Wizards Realm A Fantasy Role-Playing System
- Designers: Cheryl W. Duval Niels Erickson William G. Murphy Clifford Polite
- Publishers: Mystic Swamp Studio
- Publication: 1981
- Genres: Fantasy
- Systems: Custom (1d6, 2d10 or 1d20, and 1d100)

= Wizards' Realm =

Tabletop role-playing game

Wizards' Realm is a role-playing game published by Mystic Swamp in 1981.

==Description==
Wizards' Realm is a fantasy system with a simplified, back-to-basics approach. Character creation employs a class-and-level system; classes include wizards, spellcasters, knights, and anti-paladins. The combat system is quite simple.
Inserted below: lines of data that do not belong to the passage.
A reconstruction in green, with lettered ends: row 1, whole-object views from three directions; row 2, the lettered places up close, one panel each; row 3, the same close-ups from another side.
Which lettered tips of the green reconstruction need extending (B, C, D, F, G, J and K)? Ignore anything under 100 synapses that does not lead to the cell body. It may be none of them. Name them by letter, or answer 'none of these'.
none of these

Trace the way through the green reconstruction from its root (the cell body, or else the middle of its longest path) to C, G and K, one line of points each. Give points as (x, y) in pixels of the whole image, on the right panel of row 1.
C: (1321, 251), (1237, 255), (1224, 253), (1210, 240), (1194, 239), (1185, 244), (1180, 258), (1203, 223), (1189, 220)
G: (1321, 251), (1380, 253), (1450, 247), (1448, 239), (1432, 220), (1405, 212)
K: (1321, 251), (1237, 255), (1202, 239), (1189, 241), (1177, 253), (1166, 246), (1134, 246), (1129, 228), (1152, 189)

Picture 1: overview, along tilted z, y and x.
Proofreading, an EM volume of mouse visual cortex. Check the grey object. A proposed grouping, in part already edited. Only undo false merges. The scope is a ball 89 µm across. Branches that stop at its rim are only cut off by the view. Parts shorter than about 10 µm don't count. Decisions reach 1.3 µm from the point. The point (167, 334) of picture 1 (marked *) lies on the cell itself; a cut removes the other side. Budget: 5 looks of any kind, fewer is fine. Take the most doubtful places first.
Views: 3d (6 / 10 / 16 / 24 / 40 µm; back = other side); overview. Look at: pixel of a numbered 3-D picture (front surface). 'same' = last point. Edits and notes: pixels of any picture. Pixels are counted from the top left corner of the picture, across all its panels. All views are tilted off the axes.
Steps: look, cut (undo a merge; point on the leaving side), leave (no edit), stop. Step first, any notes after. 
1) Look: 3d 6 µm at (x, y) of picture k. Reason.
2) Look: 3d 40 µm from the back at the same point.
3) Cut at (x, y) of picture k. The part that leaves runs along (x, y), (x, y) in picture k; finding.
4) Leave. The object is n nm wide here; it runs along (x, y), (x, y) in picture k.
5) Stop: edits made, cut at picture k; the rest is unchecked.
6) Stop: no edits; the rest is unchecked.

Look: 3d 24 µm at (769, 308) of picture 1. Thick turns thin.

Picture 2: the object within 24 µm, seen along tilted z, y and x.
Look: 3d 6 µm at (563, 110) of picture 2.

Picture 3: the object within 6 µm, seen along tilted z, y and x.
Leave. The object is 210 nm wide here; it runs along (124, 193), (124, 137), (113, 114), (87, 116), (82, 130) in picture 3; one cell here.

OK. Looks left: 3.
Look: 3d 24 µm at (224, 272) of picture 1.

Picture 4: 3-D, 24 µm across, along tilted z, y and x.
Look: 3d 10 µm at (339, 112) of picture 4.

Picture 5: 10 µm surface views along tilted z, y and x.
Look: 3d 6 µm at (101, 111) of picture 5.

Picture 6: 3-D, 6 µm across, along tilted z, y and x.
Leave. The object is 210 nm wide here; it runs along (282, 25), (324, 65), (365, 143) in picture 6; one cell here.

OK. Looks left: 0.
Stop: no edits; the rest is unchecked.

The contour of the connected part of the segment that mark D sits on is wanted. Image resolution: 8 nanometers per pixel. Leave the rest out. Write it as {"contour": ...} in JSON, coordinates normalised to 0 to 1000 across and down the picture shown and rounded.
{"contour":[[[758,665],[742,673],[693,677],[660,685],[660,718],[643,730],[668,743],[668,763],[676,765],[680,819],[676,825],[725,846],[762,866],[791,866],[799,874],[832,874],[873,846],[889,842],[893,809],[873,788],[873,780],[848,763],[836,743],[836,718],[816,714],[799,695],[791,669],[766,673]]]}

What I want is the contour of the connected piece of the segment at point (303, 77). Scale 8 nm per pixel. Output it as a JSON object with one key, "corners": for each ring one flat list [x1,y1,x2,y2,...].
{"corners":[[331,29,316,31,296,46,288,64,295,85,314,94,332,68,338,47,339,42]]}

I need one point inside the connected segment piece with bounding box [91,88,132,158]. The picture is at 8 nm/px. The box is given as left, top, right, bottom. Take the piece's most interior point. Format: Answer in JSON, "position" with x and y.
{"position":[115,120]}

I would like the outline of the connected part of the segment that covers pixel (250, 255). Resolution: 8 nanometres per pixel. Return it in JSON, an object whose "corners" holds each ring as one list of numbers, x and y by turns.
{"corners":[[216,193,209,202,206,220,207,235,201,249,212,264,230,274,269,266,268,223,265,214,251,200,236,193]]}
The book includes maps, a sample town, an errata, and an introductory scenario.

==Publication history==
Wizards' Realm was designed by Cheryl W. Duval, Neils Erickson, Clifford Polite, and William G. Murphy, and published by Mystic Swamp in 1981 as a 64-page book with a map. The ring binder edition was published in 1983.

==Reception==
Ronald Pehr reviewed Wizard's Realm in The Space Gamer No. 53. Pehr commented that "Wizard's Realm can provide FRPG adventures in a satisfactory manner, but is not so fascinating, original, and detailed that people will abandon other games to come flocking. However, the price is right and someone shopping for a present for a neophyte FRPG devotee-to-be could do a whole lot worse."

C. D. Martin reviewed Wizards' Realm for Different Worlds magazine and stated that "Wizard's Realm suffers from a lack of development. The designers knew how they wanted the game to play, so it always worked for them. They didn't consider the problems outsiders would have with this game."

Lester W. Smith reviewed Wizard's Realm, Ringbinder Edition in The Space Gamer No. 75. Smith commented that "I recommend the Wizard's Realm Ringbinder Edition for anyone interested in fantasy roleplaying. It contains everything needed for a campaign, and is worth considerably more than its price".